### [What is required]
Your task is to copy the stretch of lines in the records below that begins with the line containing "63: (584, 231, 5.69)" and ends with the line containing "68: (551, 257, 1.79)", exactly as written, with nothing added.

_ _ _ _ _ _ _

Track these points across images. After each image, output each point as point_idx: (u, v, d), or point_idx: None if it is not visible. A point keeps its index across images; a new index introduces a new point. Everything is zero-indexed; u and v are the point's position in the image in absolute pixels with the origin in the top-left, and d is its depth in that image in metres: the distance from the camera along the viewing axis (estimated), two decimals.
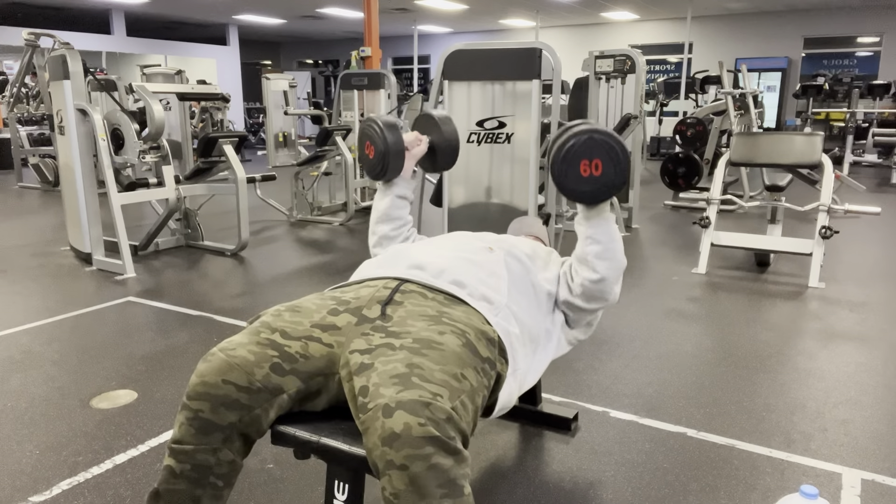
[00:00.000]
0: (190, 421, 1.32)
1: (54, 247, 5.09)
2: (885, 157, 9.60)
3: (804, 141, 4.29)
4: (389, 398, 1.17)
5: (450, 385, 1.23)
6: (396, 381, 1.21)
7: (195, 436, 1.32)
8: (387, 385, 1.21)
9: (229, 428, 1.32)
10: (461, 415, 1.21)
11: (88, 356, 2.97)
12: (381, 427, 1.15)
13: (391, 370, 1.24)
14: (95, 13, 12.54)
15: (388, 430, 1.14)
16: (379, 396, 1.19)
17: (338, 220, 6.25)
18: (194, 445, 1.32)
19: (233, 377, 1.32)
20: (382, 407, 1.16)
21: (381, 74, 6.96)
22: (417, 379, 1.21)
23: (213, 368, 1.33)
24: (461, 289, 1.54)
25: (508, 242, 1.82)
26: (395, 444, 1.12)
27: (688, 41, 11.11)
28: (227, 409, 1.31)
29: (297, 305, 1.50)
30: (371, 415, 1.18)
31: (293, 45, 19.13)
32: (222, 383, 1.31)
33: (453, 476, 1.14)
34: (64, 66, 4.28)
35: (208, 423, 1.31)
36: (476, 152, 3.58)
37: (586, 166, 1.25)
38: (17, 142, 8.56)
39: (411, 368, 1.24)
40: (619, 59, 5.96)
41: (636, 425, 2.34)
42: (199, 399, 1.32)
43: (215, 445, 1.32)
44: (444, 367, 1.27)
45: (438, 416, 1.15)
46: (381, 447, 1.14)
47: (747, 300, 3.80)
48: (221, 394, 1.31)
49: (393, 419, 1.14)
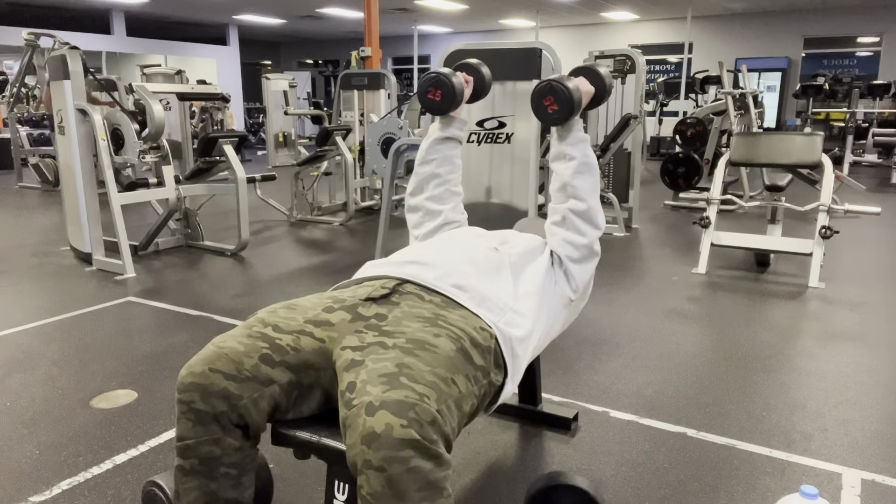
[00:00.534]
0: (185, 414, 1.32)
1: (54, 247, 5.09)
2: (885, 157, 9.60)
3: (804, 141, 4.29)
4: (374, 396, 1.16)
5: (438, 388, 1.22)
6: (384, 379, 1.20)
7: (193, 428, 1.32)
8: (374, 383, 1.20)
9: (223, 416, 1.32)
10: (446, 418, 1.19)
11: (88, 356, 2.97)
12: (362, 425, 1.13)
13: (380, 368, 1.23)
14: (95, 13, 12.54)
15: (368, 429, 1.12)
16: (365, 394, 1.18)
17: (338, 220, 6.25)
18: (195, 438, 1.32)
19: (219, 366, 1.32)
20: (366, 405, 1.15)
21: (381, 74, 6.97)
22: (406, 379, 1.20)
23: (200, 358, 1.34)
24: (462, 292, 1.53)
25: (514, 240, 1.82)
26: (374, 445, 1.11)
27: (688, 41, 11.10)
28: (217, 399, 1.31)
29: (294, 303, 1.50)
30: (354, 412, 1.17)
31: (293, 45, 19.13)
32: (209, 372, 1.31)
33: (433, 479, 1.13)
34: (64, 66, 4.29)
35: (202, 414, 1.31)
36: (476, 152, 3.58)
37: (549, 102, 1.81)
38: (17, 142, 8.56)
39: (401, 368, 1.23)
40: (619, 59, 5.96)
41: (636, 425, 2.34)
42: (189, 390, 1.31)
43: (216, 435, 1.32)
44: (435, 369, 1.26)
45: (423, 418, 1.14)
46: (360, 445, 1.13)
47: (747, 300, 3.80)
48: (209, 382, 1.31)
49: (375, 418, 1.13)
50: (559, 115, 1.81)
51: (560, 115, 1.81)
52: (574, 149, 1.82)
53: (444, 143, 2.06)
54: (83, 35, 11.44)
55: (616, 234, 5.55)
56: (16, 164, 8.71)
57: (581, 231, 1.80)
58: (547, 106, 1.81)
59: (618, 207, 5.68)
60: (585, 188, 1.80)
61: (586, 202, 1.80)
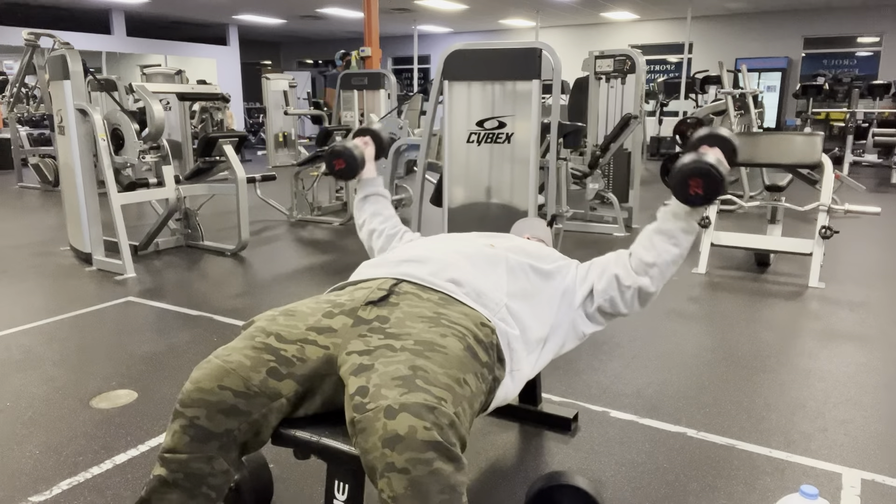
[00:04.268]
0: (185, 429, 1.29)
1: (54, 247, 5.09)
2: (885, 157, 9.60)
3: (804, 141, 4.29)
4: (393, 399, 1.16)
5: (453, 390, 1.22)
6: (399, 382, 1.19)
7: (190, 444, 1.29)
8: (389, 386, 1.19)
9: (226, 435, 1.29)
10: (462, 421, 1.20)
11: (88, 356, 2.97)
12: (382, 428, 1.13)
13: (393, 371, 1.23)
14: (95, 13, 12.54)
15: (390, 432, 1.12)
16: (380, 397, 1.17)
17: (338, 220, 6.25)
18: (189, 454, 1.29)
19: (229, 382, 1.29)
20: (385, 408, 1.15)
21: (381, 74, 6.97)
22: (422, 382, 1.20)
23: (208, 374, 1.31)
24: (458, 287, 1.53)
25: (511, 242, 1.81)
26: (398, 447, 1.11)
27: (688, 41, 11.11)
28: (225, 416, 1.29)
29: (292, 309, 1.48)
30: (371, 415, 1.16)
31: (293, 45, 19.12)
32: (218, 389, 1.29)
33: (453, 482, 1.13)
34: (64, 66, 4.29)
35: (204, 431, 1.28)
36: (476, 152, 3.58)
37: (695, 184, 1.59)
38: (17, 142, 8.56)
39: (415, 370, 1.22)
40: (619, 59, 5.96)
41: (636, 425, 2.34)
42: (195, 406, 1.29)
43: (211, 454, 1.29)
44: (448, 370, 1.26)
45: (443, 422, 1.14)
46: (382, 449, 1.12)
47: (747, 300, 3.80)
48: (217, 400, 1.28)
49: (396, 421, 1.12)
50: (700, 201, 1.61)
51: (701, 201, 1.61)
52: (684, 237, 1.67)
53: (366, 201, 2.16)
54: (83, 35, 11.44)
55: (616, 234, 5.55)
56: (16, 164, 8.70)
57: (630, 305, 1.71)
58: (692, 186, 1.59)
59: (618, 207, 5.68)
60: (665, 277, 1.70)
61: (656, 289, 1.70)
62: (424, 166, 3.92)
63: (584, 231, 5.69)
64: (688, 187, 1.59)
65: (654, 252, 1.67)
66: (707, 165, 1.58)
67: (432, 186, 4.34)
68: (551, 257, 1.79)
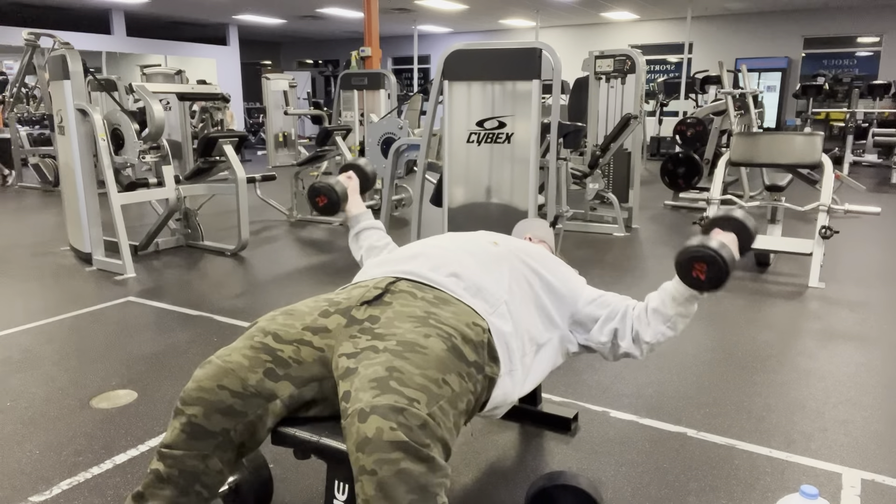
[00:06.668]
0: (183, 426, 1.31)
1: (54, 247, 5.09)
2: (885, 157, 9.60)
3: (804, 141, 4.29)
4: (366, 403, 1.17)
5: (429, 390, 1.22)
6: (374, 384, 1.20)
7: (187, 441, 1.31)
8: (365, 389, 1.20)
9: (221, 434, 1.31)
10: (439, 421, 1.19)
11: (88, 356, 2.97)
12: (355, 432, 1.14)
13: (371, 374, 1.24)
14: (95, 13, 12.54)
15: (361, 436, 1.13)
16: (357, 401, 1.19)
17: (338, 220, 6.25)
18: (184, 451, 1.31)
19: (227, 382, 1.32)
20: (358, 412, 1.16)
21: (381, 74, 6.97)
22: (395, 383, 1.20)
23: (209, 374, 1.33)
24: (458, 281, 1.53)
25: (515, 243, 1.82)
26: (367, 449, 1.12)
27: (688, 41, 11.11)
28: (222, 416, 1.31)
29: (292, 309, 1.50)
30: (349, 420, 1.18)
31: (293, 45, 19.12)
32: (217, 389, 1.31)
33: (424, 483, 1.12)
34: (64, 66, 4.28)
35: (201, 429, 1.31)
36: (476, 152, 3.58)
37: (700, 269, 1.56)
38: (17, 142, 8.56)
39: (391, 372, 1.23)
40: (619, 59, 5.96)
41: (636, 425, 2.34)
42: (194, 404, 1.31)
43: (206, 452, 1.32)
44: (425, 371, 1.26)
45: (412, 422, 1.14)
46: (356, 453, 1.13)
47: (747, 300, 3.80)
48: (216, 399, 1.31)
49: (366, 424, 1.14)
50: (703, 287, 1.58)
51: (704, 287, 1.58)
52: (680, 322, 1.68)
53: (359, 237, 2.12)
54: (83, 35, 11.43)
55: (616, 234, 5.55)
56: (16, 164, 8.70)
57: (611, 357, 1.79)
58: (695, 269, 1.55)
59: (618, 207, 5.67)
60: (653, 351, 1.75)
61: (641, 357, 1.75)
62: (424, 166, 3.92)
63: (584, 231, 5.68)
64: (691, 269, 1.56)
65: (650, 332, 1.70)
66: (712, 252, 1.52)
67: (432, 186, 4.34)
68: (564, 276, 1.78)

_ _ _ _ _ _ _

### [Exercise answer]
63: (584, 231, 5.69)
64: (688, 187, 1.59)
65: (654, 252, 1.67)
66: (707, 165, 1.58)
67: (432, 186, 4.34)
68: (551, 257, 1.79)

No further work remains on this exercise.